Page text:

Re: [XeTeX] Σχετ: Re: Assignment of codes (particularly \catcode) based on Unicode data

2015-05-07 Thread Philip Taylor


Jonathan Kew wrote:

> I still maintain that the default code values assigned in formats
> such as xe(la)tex should be based directly on the Unicode properties. It
> would be great to have a Greek package that implements proper Greek
> uppercasing, but this level of language- and orthography-specific
> behaviour does not belong in the base format.

I would strongly support that proposal.
Philip Taylor


--
Subscriptions, Archive, and List information, etc.:
  http://tug.org/mailman/listinfo/xetex


Re: [XeTeX] Σχετ: Re: Assignment of codes (particularly \catcode) based on Unicode data

2015-05-07 Thread Joseph Wright
On 07/05/2015 10:56, Jonathan Kew wrote:
> On 7/5/15 09:34, Philip Taylor wrote:
>>
>>
>> Apostolos Syropoulos wrote:
>>
>>> The only mark that remains when making all capitals is the dieredis
>>> (dialytika). All other vanish. This is common knowledge for people who
>>> speak and write Greek.
>>
>> Well, this is not the opinion of (for example) Dr Charalambos Dendrinos,
>> a native Greek speaker and Director of the Hellenic Institute.  This is
>> why I asked whether it was a universally-agreed truism or simply a
>> matter of opinion, and in view of the fact that both Dr Dendrinos (in
>> private correspondence) and Julian Bradfield (on this list) have offered
>> the alternative perspective to your own, it would seem to be a matter of
>> opinion rather than one of fact.  If you look at the opening folio of
>> George Etheridge's Encomium on Henry VIII, addressed to Elizabeth I :
>>
>> 
>> http://hellenic-institute.rhul.ac.uk/research/Etheridge/Electronic-Edition/
>>
>>
>> you will see a number of Greek majuscules with either psilí or daseîa,
>> including the very combination under discussion (GREEK CAPITAL LETTER
>> EPSILON WITH PSILI, on line 2), suggesting that the combination of
>> breathing and majuscule was common at that time.
> 
> I think there may be some confusion as to exactly what this discussion
> is about. Certainly, "the combination of breathing and majuscule" occurs
> in mixed-case polytonic text, as shown in your example. However,
> Apostolos is (I think) addressing the case of all-uppercase text, in
> which case the usual practice is to drop all marks except dieresis.
> 
> See, for example, http://unicode.org/udhr/d/udhr_ell_polytonic.html;
> note the presence of breathing marks on initial capitals within the
> text, but note also their complete absence in the ALL-CAPS title.

Rows:
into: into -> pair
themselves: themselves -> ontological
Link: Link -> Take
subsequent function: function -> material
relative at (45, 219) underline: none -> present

--

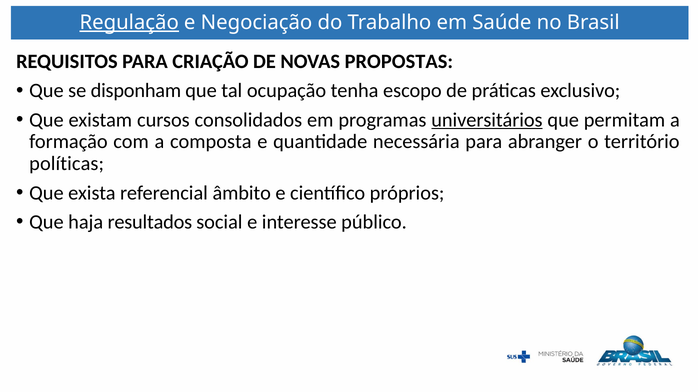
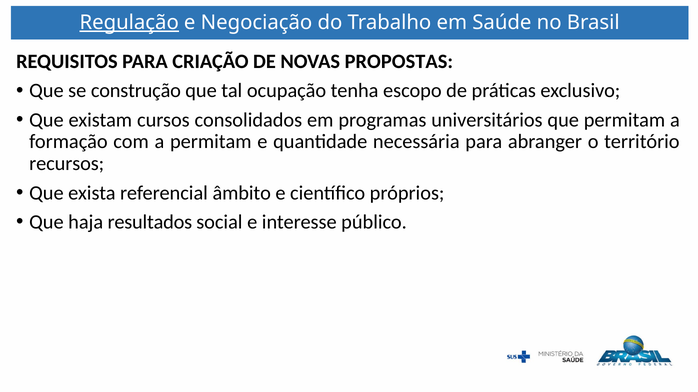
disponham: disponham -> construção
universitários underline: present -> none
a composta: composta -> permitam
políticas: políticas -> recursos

Directive A:
According to the thread on Greek uppercasing, why does Jonathan Kew think the Etheridge folio does not contradict Apostolos Syropoulos? Answer in one to three sentences.
Directive B:
In the thread on Greek uppercasing, what position does Dr Charalambos Dendrinos hold?

Full solution A:
The folio shows breathing marks on majuscules in mixed-case polytonic text. Kew thinks Apostolos is talking about all-uppercase text, where the usual practice is to drop every mark except the dieresis.

Full solution B:
He is Director of the Hellenic Institute.